An estimate of scour depth is required in the design of bridges. Much of the research on scour estimation has focussed on the local scouring, i.e. scouring near abutments or around piers. In comparison, contraction scouring has received less attention. Contraction scouring occurs when the waterway is contracted either laterally or vertically. During extreme flood events, the water level may rise above the bottom chord of the bridge, creating a pressure-flow situation in the passage below the bridge. The pressure scour thus induced is not clearly understood in terms of its location, geometry and time evolution. Some recent experimental studies have tried to establish empirical relations between scour parameters and various properties of flow, fluid and bed material. However, numerical approach has not been employed to study the pressure scour. The present study is an attempt to numerically simulate the pressure scour caused due to vertical contraction. International River Interface Cooperative (iRIC) solver NAYSCube is used to simulate the flow over mobile bed.
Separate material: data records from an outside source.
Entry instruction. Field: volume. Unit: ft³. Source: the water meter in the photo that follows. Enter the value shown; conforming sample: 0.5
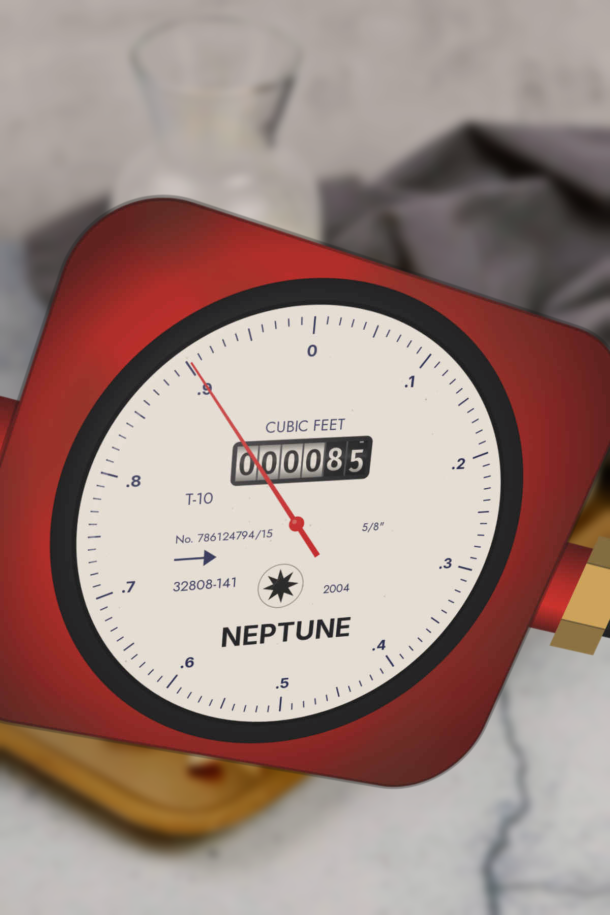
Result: 84.90
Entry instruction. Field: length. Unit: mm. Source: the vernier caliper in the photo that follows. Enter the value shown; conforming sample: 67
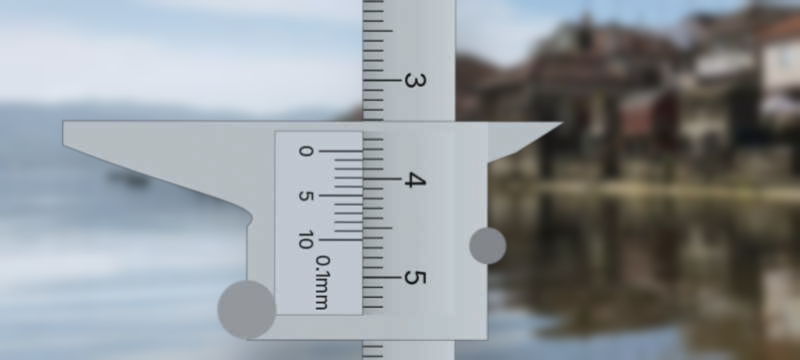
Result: 37.2
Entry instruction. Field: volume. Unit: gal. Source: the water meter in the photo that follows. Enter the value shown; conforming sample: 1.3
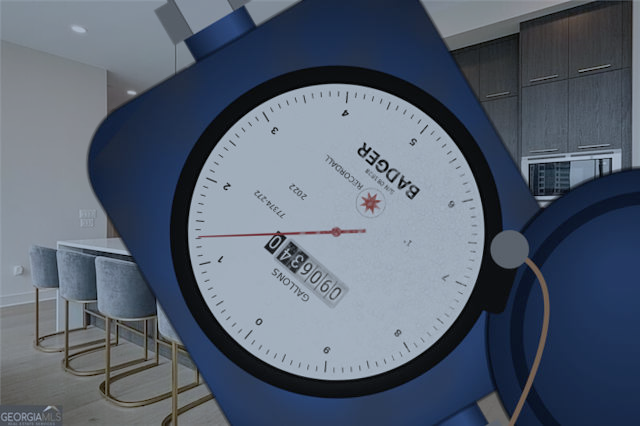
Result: 906341.3
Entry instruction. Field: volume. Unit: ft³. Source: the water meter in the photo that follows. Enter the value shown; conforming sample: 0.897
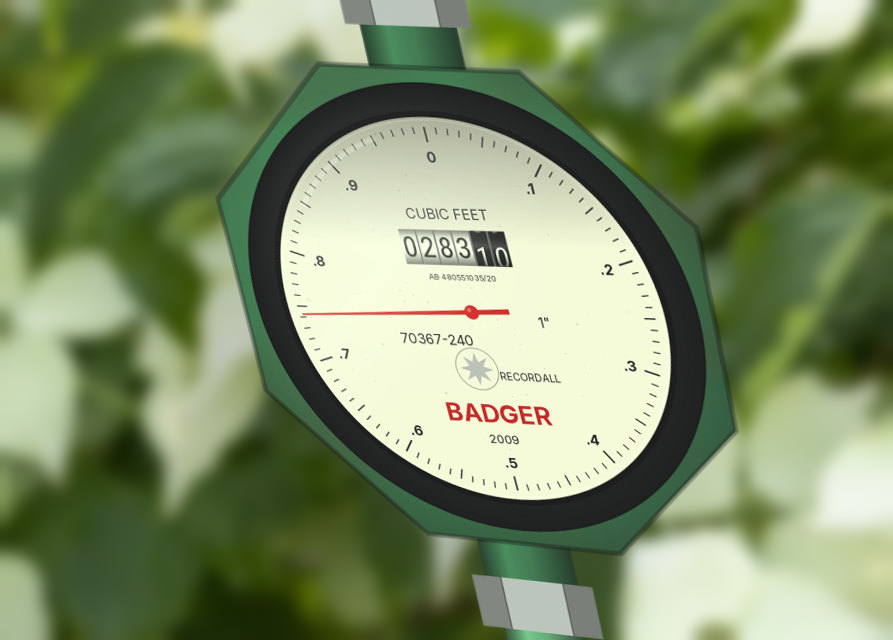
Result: 28309.74
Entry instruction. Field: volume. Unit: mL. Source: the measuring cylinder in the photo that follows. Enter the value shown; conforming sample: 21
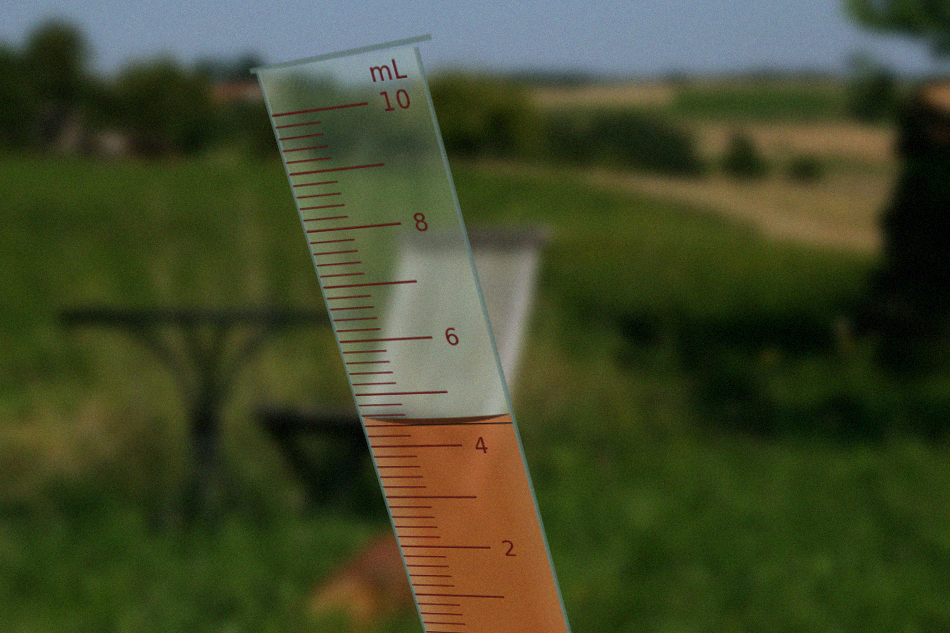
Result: 4.4
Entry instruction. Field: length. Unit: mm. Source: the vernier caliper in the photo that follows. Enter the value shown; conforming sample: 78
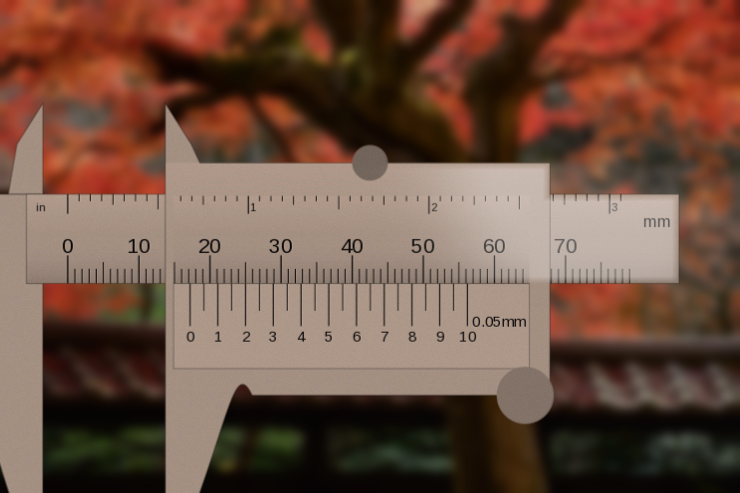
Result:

NAYSCube, an open source 3D flow solver, employs finite volume method to solve Navier–Stokes equations and couples turbulence and bed-load models. Due to the limitations of the computational capacity, the simulations are performed to generate the flow and bed data for a period of one hour. The approaching flow velocity, channel slope and the sediment size of the bed are kept constant. The results show that bed shear has the maximum value inside the contraction section. The scour hole is observed to develop within the contraction towards the upstream face of the contraction. The magnitude of maximum scour is found to increase with increase in degree of contraction or length of contraction or both. The study establishes the need to conduct more numerical simulations to investigate pressure-flow scouring.